Kaess: Ich habe ja gerade schon das Zitat von Sigmar Gabriel wiedergegeben, in dem er sagt, sollte die AfD in den Bundestag einziehen, werden zum ersten Mal seit mehr als 70 Jahren Nazis im Bundestag sprechen. Würden Sie das auch so drastisch formulieren?
Wolffsohn: Das ist eine der vielen Vereinfachungen, die im Wahlkampf gebraucht werden und die Politikersprache ganz allgemein leider so unglaubwürdig gemacht haben. Es stimmt teilweise, dass es in der AfD alte und neue Nazis gibt. Aber warum ist der Einzug der AfD historisch, und das kann man eben nicht mehr mit der Nazi-Vokabel begründen. Denn erstmals in der deutschen Geschichte gibt es tatsächlich neue Gründe, die weite Teile der Bevölkerung von traditionell eher links bis rechts beunruhigen, und das sind zwei Punkte. Zum einen die Eurokrise, die ja zum Teil auch drastischer als früher deutlich gemacht hat, dass ein Teil der EU-Mitgliedsstaaten, vor allem der südeuropäischen erwartet, dass ihre Ausgabenpolitik, sage ich mal zurückhaltend, von den Nordländern finanziert wird. Das führte dann neben anderen Faktoren zu der Glaubwürdigkeitskrise des Euro.

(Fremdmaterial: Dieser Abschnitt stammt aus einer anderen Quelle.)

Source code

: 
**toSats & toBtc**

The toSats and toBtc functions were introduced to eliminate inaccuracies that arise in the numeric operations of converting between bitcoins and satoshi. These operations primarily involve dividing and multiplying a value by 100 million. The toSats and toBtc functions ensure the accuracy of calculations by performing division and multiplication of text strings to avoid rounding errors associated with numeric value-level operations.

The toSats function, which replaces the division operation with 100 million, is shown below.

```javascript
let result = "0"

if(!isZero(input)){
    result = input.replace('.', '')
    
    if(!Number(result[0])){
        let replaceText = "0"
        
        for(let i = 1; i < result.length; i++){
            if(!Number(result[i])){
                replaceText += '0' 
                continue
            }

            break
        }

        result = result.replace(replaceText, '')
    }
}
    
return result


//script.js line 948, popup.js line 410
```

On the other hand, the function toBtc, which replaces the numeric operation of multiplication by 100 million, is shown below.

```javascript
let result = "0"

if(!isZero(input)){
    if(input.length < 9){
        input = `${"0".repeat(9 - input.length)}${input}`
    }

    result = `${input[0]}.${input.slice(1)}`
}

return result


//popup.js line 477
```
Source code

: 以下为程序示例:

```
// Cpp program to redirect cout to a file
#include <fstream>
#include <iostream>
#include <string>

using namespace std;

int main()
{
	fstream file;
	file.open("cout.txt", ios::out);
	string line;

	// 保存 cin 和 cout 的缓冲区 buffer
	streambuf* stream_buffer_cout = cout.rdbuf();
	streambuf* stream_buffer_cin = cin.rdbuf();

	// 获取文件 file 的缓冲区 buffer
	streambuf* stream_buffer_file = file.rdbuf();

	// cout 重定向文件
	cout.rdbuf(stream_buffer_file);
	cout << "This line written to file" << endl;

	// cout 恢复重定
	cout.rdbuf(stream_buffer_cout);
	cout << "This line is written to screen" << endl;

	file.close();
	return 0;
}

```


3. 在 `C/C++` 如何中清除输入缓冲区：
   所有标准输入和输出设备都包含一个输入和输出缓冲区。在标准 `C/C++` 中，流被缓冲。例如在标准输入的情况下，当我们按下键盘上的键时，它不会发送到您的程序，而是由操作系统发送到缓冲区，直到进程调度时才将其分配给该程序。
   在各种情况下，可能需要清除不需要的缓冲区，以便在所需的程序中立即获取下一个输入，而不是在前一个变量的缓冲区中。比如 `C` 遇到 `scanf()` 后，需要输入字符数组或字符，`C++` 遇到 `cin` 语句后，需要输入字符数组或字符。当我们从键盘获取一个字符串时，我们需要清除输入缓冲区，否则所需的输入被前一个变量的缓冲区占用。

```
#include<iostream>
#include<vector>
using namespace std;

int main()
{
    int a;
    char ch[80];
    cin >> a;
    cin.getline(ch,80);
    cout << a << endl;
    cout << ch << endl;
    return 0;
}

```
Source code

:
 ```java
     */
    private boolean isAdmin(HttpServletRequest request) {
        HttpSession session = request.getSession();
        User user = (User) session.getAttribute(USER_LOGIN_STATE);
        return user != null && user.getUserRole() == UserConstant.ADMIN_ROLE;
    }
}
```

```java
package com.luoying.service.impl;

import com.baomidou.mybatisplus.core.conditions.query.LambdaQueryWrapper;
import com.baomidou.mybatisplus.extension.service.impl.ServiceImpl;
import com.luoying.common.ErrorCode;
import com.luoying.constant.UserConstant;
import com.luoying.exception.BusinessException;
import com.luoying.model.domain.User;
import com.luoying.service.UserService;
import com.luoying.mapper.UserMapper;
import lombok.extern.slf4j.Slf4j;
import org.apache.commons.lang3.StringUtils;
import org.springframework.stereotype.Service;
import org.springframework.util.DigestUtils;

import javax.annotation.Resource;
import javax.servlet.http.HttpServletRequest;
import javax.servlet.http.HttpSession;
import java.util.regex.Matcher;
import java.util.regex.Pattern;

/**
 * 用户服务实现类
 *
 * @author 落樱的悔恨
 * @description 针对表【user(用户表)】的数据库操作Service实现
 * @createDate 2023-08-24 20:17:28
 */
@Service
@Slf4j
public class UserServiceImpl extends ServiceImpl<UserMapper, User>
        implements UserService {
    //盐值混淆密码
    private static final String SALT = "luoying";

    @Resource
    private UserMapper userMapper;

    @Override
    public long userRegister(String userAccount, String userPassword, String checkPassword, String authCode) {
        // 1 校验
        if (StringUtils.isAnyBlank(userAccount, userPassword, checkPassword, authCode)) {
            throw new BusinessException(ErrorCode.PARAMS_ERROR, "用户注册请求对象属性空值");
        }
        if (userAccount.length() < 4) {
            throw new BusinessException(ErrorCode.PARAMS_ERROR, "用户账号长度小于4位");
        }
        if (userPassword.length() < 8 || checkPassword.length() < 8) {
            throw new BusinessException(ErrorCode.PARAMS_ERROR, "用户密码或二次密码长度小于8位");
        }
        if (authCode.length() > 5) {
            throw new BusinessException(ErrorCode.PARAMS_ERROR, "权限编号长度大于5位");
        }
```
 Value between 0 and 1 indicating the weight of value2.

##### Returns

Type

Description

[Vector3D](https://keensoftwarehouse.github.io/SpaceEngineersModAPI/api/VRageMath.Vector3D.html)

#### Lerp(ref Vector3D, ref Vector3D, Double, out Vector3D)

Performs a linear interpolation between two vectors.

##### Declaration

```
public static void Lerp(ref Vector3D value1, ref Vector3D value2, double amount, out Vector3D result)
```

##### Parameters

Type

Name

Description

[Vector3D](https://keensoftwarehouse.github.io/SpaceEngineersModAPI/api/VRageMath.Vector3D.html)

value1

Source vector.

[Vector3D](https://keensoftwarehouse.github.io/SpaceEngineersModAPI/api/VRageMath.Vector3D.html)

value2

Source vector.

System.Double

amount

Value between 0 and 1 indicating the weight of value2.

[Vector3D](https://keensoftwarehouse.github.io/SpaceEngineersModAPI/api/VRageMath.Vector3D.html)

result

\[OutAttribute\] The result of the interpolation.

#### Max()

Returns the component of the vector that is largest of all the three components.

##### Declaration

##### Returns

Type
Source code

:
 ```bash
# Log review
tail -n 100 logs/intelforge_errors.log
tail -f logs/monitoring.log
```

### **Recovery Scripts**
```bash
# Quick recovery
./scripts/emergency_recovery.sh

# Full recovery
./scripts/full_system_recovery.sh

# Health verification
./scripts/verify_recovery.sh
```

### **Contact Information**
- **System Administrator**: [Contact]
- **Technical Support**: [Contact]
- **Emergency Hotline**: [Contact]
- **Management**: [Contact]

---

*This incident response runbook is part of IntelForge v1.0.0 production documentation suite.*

Und zum Zweiten: Ja, wir hatten auch früher schon Flüchtlingswellen. Ich erinnere an die frühen 90er-Jahre. Das waren Flüchtlinge aus dem Balkan. Aber erstmals gibt es einen nicht zu leugnenden Zusammenhang zwischen der Flüchtlingswelle und dem Anstieg des Terrorismus in der Bundesrepublik Deutschland. Das heißt nicht, dass alle Flüchtlinge Terroristen wären, aber dass es unbestreitbar einen Zusammenhang gibt zwischen den Flüchtlingen aus ganz neuen Regionen, erstens Syrien/Irak und Nordafrika, und das sind die Regionen, aus denen bislang die Terroristen kommen. Das kann man eben nicht bestreiten und das sind keine Nazi-Probleme, und eine Vokabel wie Nazi zeigt im Grunde genommen die Hilflosigkeit der nicht nur Politik, sondern Gesellschaft, mit diesem neuen Phänomen einer extremen Rechten fertig zu werden.